> _JOB_
Return each line in the listing that contains the string "minimum". Letter case must match.

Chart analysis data

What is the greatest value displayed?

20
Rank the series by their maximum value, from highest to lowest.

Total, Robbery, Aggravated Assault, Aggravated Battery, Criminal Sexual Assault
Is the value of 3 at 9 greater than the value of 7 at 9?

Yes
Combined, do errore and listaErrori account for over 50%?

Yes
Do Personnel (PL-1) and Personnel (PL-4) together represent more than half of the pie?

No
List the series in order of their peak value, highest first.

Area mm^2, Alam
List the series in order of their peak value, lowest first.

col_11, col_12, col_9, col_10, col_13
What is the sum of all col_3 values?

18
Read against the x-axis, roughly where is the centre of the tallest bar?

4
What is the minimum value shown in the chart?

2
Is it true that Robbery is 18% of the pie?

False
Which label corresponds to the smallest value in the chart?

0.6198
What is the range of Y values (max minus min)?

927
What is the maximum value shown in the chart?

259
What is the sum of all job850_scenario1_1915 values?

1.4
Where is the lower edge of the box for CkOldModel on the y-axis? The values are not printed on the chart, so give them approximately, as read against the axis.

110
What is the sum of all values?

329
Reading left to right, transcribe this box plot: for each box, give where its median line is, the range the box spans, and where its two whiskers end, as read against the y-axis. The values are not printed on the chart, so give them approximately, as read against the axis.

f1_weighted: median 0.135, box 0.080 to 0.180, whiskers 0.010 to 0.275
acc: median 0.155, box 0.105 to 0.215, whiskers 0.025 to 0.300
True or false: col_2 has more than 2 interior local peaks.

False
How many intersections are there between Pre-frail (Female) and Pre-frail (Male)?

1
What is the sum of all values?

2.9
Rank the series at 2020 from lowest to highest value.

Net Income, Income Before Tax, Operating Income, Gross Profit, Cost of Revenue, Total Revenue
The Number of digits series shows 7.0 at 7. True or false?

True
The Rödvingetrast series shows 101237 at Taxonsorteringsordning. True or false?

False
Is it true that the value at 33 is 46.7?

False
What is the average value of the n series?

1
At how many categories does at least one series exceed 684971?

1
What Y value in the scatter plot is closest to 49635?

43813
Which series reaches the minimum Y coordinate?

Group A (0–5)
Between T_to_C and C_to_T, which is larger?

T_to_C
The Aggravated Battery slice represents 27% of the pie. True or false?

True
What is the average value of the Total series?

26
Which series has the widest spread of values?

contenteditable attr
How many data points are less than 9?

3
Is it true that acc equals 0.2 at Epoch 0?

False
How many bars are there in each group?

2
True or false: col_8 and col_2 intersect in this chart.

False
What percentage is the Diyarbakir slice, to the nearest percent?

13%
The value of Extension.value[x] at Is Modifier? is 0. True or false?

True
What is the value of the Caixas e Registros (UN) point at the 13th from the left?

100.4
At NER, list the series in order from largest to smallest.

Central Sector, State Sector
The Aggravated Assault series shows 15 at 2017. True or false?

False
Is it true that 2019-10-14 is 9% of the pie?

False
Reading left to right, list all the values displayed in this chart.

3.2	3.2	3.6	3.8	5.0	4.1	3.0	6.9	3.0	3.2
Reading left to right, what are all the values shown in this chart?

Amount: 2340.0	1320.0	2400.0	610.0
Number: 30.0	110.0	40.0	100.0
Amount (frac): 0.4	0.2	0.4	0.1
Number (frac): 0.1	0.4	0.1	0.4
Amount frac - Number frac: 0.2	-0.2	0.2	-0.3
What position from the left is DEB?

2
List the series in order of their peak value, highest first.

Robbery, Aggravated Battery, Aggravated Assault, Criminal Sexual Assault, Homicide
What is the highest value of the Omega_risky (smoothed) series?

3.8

> _RESULT_
What is the minimum value shown in the chart?
Which series reaches the minimum Y coordinate?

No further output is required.